Max is at a crossroads in his life. After coming to terms with the surprise ending of his marriage he has burnt himself out in an attempt to heal his broken heart. Too many one night stands and a near miss, fatal attraction episode has prompted him to take stock and re-evaluate where he goes from here. A spur of the moment decision, leads to a break in the Loire for Christmas where he plans to forget the past, recharge his batteries and make a fresh start in the New Year.
Lily and the Octopus by Steven Rowley (99p)
Companions come in all shapes and sizes.
Companionship lasts forever.
Ted + Lily
Enjoy long walks.
Watch films together.
Have been known to share a pizza.
Love each other fiercely.
Have been inseparable for 12 years.
But there is one more twist to come in this tail …
A January Killing by Paul Toolan (99p)
January, white frost, a pitch-black orchard.
The ancient ritual of ‘Wassailing’ begins with a torchlight procession and ends with shotguns being fired into the trees, to scare off ‘evil spirits’ and revive the apple blossom.
But not every shotgun fires blanks, and next day a dead body has blossomed in the orchard.
What is the killer’s motive?
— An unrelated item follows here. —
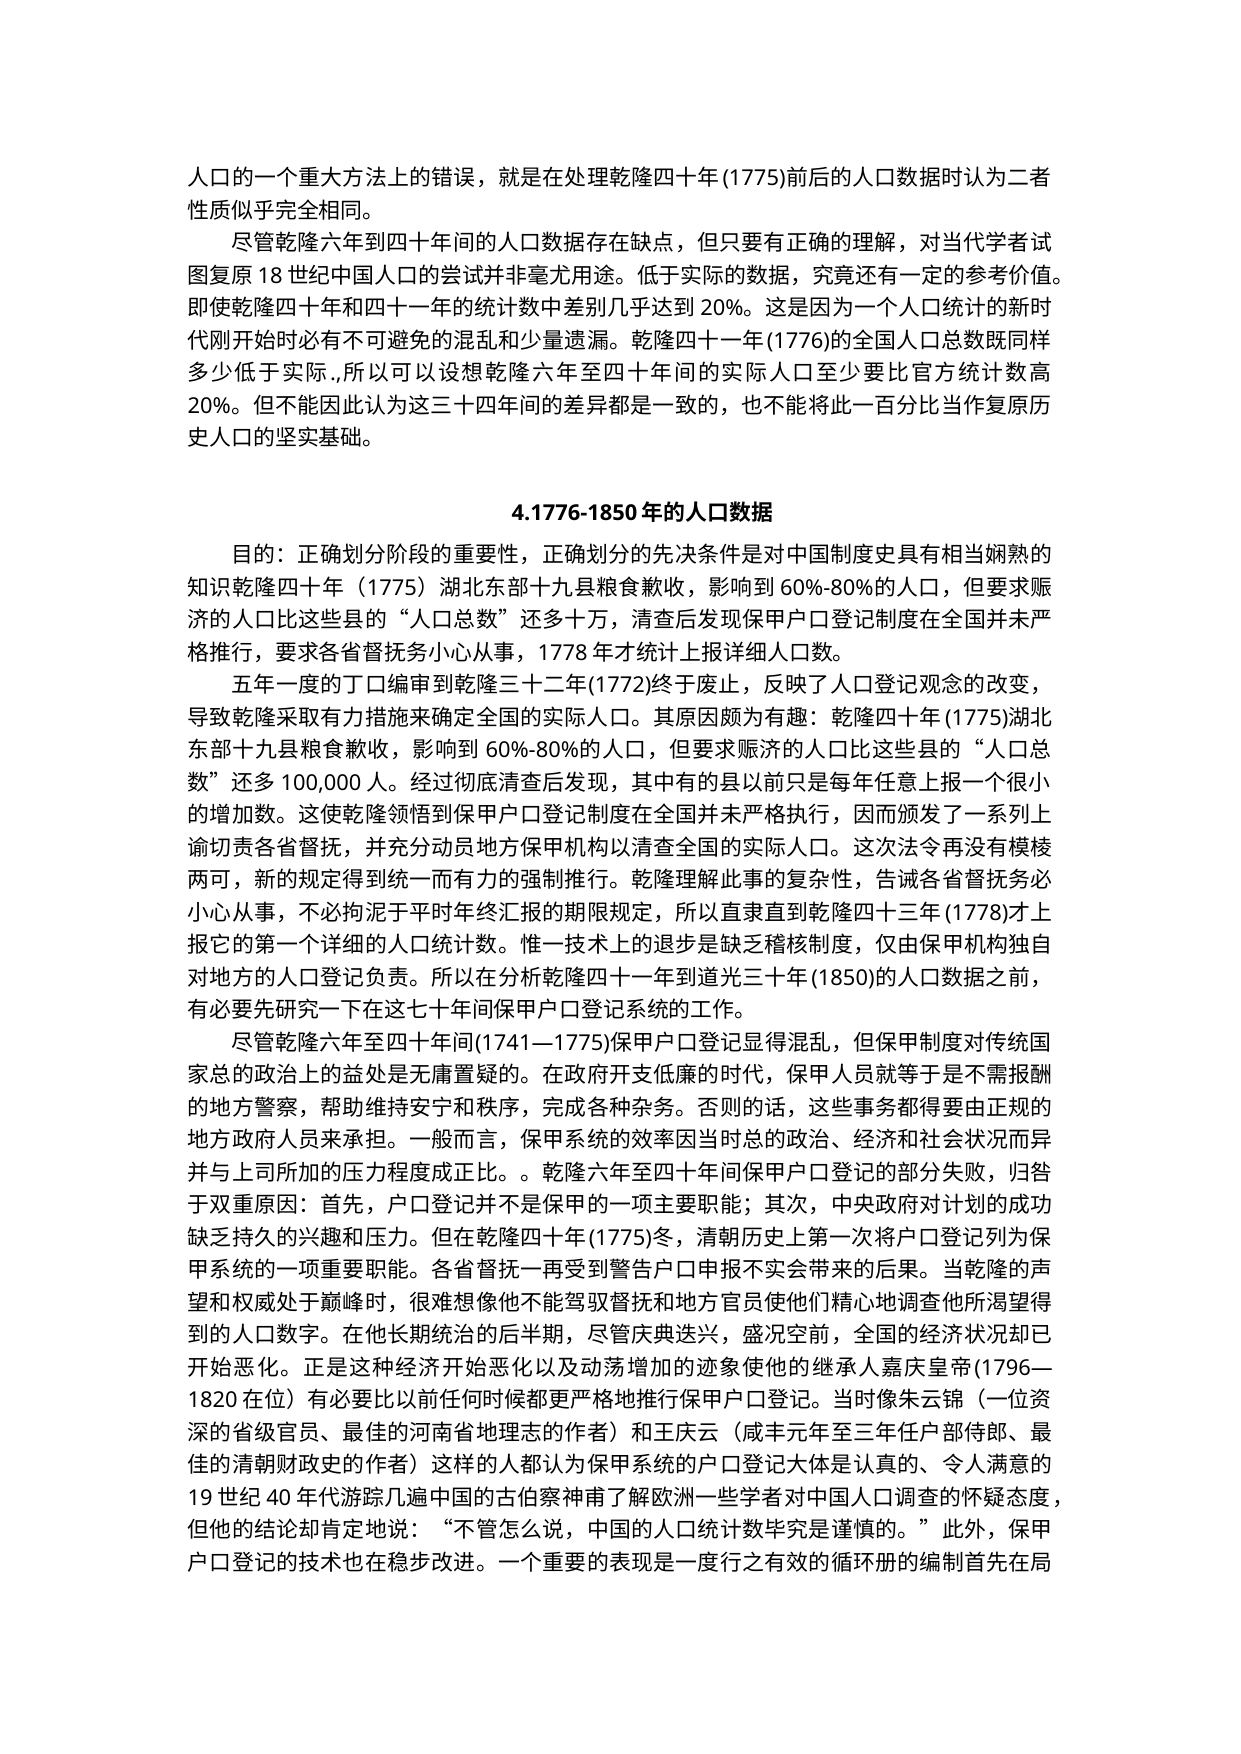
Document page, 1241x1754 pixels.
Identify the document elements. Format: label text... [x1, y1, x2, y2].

Why this victim? And who is sending anonymous letters to the villagers of Stockton Marsh, where Detective Inspector Batten’s own Sergeant lives?
Winter closes in, but murder does not stop with the dead – it tunnels into the living too, as Batten and Sergeant Ball discover. Will their own endangered lives and relationships ever be quite the same?
As snow descends, the police make ready. Until another body is found…
Paul Simon Lyrics 1964-2011 (50p in The Works)
Couldn’t resist this bargain when I saw it. Went to see the great man himself last November and one of the best concerts ever. His music that has accompanied me throughout my life and he’s still producing albums worthy of listening too.
The Baggy Trousered Misanthropist by Kelly Welles
Having suffered a traumatic childhood in which her parents deprived her of the fifteen to twenty books per week she required to sustain herself, at age seven Kelly Welles punished them by stealing reading material from their grown-up shelves. If her parents had been nuclear physicists, for example, or archaeologists, this act might have resulted in a precocity that ended with her being battered to death before puberty.
Unfortunately (or perhaps fortunately, given the alternate scenario outlined above), her father was too busy with engines to read a great deal and her mother was fascinated with true-crime and serial murders. The impact of such books on a malleable, childish psyche cannot be underestimated, but happily for British society she utilised the books she found to learn new words and to date has not exhibited any behaviour that has drawn attention from law enforcement agencies. Not that she’s prepared to discuss, anyway.
The baggytrouseredmisanthropist blog aggregates the musings of this ex-skater/riot grrl with a fondness for sport, politics, feminism, bad television and Robert Tressell’s famous book. With five years worth of content weighing down the internets and little to no interest in her astonishing debut novel ‘The Fear’, she decided to petulantly self-publish her essays as a fuck you to the publishing industry. Which will no doubt have them clamouring for her signature.
When she’s not starting passive aggressive rows with oblivious global industries, she writes hilarious observations about footballers for thefootballramble.com, unusualefforts.com and pretty much anyone who’ll pay her.